What about being part of Jesus’ kingdom-movement? The kingdom of God as Jesus taught it is an upside down world where we have to resort to parables and poetry to gain understanding. It’s a world where Samaritans help Jews, where small seeds grow into large bushes and provide shelter for many, where the poor are blessed, where the hungry are filled, where those in sorrow laugh, where being persecuted for the name of Christ is a blessing.

And surely, Jesus’ bread-for-the–world agenda means that we stand up for the rights of the poor and hungry in a world where corrupt governments and transnational organisations create massive wealth at the people’s expense.

But before I become too self-righteous, the prayer reminds me of my own need of forgiveness for my own shortcomings in love for my neighbour on a daily basis.

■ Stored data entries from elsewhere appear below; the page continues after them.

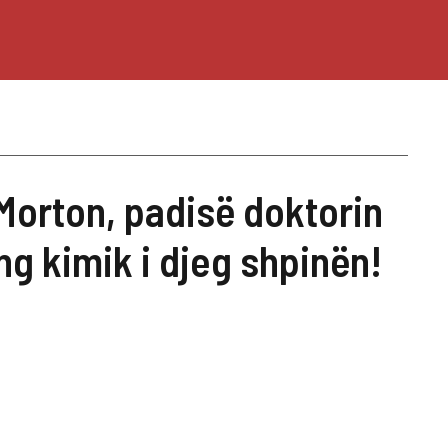
Morton, padisë doktorin
ng kimik i djeg shpinën!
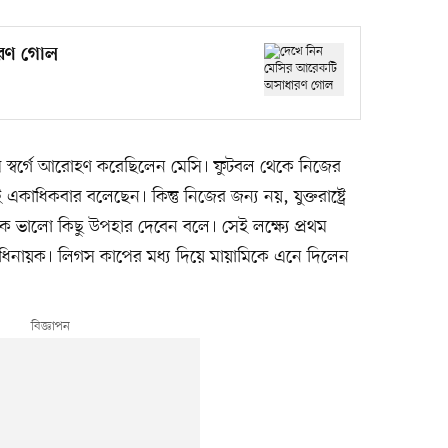
ারণ গোল
ম স্বর্গে আরোহণ করেছিলেন মেসি। ফুটবল থেকে নিজের
াধিকবার বলেছেন। কিন্তু নিজের জন্য নয়, যুক্তরাষ্ট্রে
ে ভালো কিছু উপহার দেবেন বলে। সেই লক্ষ্যে প্রথম
অধিনায়ক। লিগস কাপের মধ্য দিয়ে মায়ামিকে এনে দিলেন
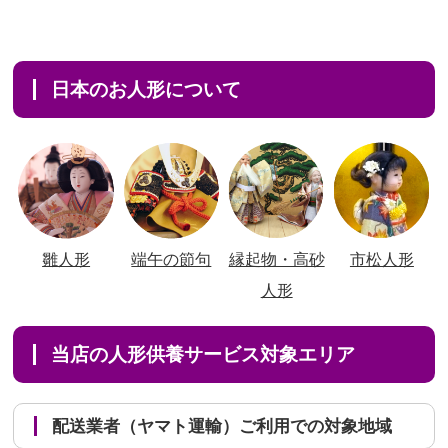
日本のお人形について
雛人形
端午の節句
縁起物・高砂
市松人形
人形
当店の人形供養サービス対象エリア
配送業者（ヤマト運輸）ご利用での対象地域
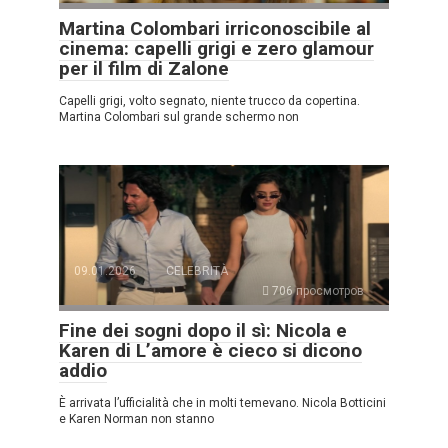
Martina Colombari irriconoscibile al
cinema: capelli grigi e zero glamour
per il film di Zalone
Capelli grigi, volto segnato, niente trucco da copertina.
Martina Colombari sul grande schermo non
09.01.2026
CELEBRITÀ
706 просмотров
Fine dei sogni dopo il sì: Nicola e
Karen di L’amore è cieco si dicono
addio
È arrivata l’ufficialità che in molti temevano. Nicola Botticini
e Karen Norman non stanno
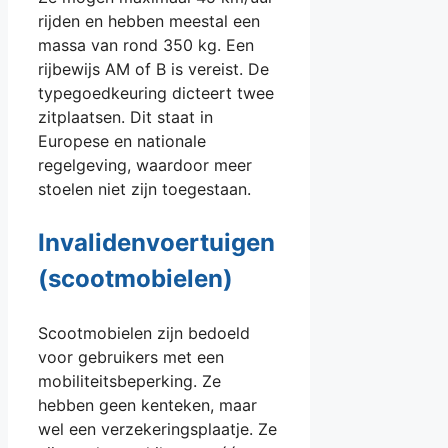
rijden en hebben meestal een
massa van rond 350 kg. Een
rijbewijs AM of B is vereist. De
typegoedkeuring dicteert twee
zitplaatsen. Dit staat in
Europese en nationale
regelgeving, waardoor meer
stoelen niet zijn toegestaan.
Invalidenvoertuigen
(scootmobielen)
Scootmobielen zijn bedoeld
voor gebruikers met een
mobiliteitsbeperking. Ze
hebben geen kenteken, maar
wel een verzekeringsplaatje. Ze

And certainly, we can look around our world and see evil manifested in all sorts of ways. From the twisting of the truth, the manipulation of opinion, the devaluing of the human person, to the trampling of human rights, ours is a world that seductively calls each one of us into its web of convenience. We certainly need to pray for the insight and courage to avoid complicity with such a world.

And so, it becomes clear that we make the Lord’s Prayer, our prayer by following the example of Jesus in these areas of living. The writer of the Didache did well all those hundreds of years ago to encourage us to pray the Lord’s Prayer three times per day. Reflective saying of the prayer can only help to refocus us on our calling as Christians and what that means for us in terms of following the way of Christ.

The Lord’s Prayer is the prayer of the Jesus Movement. It is the kingdom prayer. Each of us has been called into that movement of the followers of Jesus by our Baptism. Each of us is tasked with being heralds of the kingdom that the Lord’s Prayer asks for.

I encourage you to pray it often, reflectively, not off-handedly. Recall each time that you say it what it is your asking for. And remember that, when Jesus’ disciples asked him to teach them to pray, this is the prayer that he taught them – the Lord’s Prayer.